(Lines from a collection)
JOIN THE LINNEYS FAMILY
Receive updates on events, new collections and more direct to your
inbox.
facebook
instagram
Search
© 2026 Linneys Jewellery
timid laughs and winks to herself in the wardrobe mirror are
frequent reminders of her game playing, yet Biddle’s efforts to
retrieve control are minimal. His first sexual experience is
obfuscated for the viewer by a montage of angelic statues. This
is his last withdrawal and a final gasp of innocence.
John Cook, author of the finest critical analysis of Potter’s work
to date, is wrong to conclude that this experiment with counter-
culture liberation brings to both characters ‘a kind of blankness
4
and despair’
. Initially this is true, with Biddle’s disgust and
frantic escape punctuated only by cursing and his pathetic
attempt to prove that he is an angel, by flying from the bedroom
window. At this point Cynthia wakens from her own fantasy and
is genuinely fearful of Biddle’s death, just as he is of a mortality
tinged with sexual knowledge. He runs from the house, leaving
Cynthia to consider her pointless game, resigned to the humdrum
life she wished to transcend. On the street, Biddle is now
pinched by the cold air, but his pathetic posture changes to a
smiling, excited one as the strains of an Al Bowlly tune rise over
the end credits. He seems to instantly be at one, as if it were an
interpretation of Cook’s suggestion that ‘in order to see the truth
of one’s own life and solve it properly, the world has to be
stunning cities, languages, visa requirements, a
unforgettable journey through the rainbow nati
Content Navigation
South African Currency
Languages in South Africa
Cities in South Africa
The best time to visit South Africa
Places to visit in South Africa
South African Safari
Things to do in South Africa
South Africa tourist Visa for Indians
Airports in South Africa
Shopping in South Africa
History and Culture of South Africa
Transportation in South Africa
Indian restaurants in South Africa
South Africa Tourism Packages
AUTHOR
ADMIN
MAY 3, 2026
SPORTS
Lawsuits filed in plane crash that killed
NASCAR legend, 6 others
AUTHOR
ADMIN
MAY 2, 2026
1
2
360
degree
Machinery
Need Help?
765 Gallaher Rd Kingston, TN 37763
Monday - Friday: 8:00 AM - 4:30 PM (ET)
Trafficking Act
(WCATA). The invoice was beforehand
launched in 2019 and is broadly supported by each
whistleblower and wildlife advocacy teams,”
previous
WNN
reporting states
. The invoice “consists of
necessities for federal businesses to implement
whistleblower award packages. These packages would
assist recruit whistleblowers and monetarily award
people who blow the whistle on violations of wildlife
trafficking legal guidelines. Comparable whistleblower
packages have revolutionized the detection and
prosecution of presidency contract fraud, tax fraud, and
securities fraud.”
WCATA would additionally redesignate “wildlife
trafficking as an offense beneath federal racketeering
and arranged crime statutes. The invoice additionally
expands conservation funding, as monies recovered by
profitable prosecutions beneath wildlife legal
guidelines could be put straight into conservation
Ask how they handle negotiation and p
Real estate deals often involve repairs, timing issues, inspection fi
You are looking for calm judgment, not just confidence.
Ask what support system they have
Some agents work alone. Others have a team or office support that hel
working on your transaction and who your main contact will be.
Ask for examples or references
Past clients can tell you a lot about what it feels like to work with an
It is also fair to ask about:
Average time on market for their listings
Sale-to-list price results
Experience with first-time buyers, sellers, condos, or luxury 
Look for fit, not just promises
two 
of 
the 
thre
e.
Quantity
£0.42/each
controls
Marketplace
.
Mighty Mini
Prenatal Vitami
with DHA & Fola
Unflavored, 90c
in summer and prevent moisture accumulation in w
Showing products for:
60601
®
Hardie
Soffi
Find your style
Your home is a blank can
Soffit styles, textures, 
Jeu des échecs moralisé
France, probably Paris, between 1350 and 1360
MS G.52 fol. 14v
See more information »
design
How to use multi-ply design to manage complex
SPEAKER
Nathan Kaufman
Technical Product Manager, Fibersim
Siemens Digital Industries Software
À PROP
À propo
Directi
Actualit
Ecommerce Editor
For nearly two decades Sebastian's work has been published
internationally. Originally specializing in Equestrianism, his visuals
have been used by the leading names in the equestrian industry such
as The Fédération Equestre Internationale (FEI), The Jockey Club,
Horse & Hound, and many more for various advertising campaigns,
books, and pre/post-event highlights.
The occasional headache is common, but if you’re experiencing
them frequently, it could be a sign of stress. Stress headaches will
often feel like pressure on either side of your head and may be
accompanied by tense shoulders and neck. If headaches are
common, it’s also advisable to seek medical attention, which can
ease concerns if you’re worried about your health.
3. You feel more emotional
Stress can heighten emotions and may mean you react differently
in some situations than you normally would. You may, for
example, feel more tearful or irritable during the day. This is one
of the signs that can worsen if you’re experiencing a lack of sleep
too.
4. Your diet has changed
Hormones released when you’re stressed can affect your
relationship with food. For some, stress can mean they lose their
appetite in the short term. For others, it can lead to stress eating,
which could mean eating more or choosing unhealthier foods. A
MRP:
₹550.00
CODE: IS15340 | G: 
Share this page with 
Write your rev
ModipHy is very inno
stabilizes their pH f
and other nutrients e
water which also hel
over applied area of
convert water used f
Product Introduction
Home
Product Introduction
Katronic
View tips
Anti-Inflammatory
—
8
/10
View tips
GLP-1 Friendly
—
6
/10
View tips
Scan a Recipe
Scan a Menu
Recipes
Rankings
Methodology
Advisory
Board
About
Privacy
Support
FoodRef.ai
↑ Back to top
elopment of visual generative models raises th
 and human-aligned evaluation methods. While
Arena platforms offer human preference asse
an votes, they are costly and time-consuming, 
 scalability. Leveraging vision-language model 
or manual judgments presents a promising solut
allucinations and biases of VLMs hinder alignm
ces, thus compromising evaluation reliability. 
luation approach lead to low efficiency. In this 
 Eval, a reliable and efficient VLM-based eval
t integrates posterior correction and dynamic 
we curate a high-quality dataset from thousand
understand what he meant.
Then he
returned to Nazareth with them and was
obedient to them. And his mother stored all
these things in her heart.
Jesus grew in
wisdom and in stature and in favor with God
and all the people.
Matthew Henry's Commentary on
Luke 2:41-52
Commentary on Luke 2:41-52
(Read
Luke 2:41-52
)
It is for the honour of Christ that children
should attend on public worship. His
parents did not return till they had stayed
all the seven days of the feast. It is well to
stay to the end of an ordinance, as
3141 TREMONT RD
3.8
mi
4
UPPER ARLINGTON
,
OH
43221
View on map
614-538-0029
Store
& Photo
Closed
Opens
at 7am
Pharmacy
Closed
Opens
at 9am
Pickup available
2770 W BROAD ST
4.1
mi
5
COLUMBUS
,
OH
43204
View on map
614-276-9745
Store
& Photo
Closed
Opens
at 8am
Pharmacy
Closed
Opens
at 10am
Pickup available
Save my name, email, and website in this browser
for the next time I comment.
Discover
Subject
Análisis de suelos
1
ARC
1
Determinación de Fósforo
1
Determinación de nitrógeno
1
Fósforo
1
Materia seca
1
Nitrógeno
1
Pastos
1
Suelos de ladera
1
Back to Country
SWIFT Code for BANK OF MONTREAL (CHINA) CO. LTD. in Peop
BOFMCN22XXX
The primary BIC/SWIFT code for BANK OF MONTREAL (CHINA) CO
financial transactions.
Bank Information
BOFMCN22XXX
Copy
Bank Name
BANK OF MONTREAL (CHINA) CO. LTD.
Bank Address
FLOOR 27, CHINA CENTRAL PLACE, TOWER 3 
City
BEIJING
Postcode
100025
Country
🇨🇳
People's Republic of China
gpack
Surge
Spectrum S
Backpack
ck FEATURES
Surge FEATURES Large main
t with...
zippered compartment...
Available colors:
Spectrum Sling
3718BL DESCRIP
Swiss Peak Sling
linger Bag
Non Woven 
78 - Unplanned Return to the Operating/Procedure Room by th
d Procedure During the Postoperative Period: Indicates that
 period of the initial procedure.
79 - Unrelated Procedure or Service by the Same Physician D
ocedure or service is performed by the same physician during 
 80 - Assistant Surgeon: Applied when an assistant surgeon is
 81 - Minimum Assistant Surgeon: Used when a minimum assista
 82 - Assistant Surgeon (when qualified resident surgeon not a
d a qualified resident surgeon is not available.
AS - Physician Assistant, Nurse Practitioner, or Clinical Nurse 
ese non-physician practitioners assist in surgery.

Task brief
Can you retype the lines above without changes, starting with the very first line and stopping after the line that contains "obfuscated for the", with both of those lines included?

Answer to the exercise
JOIN THE LINNEYS FAMILY
Receive updates on events, new collections and more direct to your
inbox.
facebook
instagram
Search
© 2026 Linneys Jewellery
timid laughs and winks to herself in the wardrobe mirror are
frequent reminders of her game playing, yet Biddle’s efforts to
retrieve control are minimal. His first sexual experience is
obfuscated for the viewer by a montage of angelic statues. This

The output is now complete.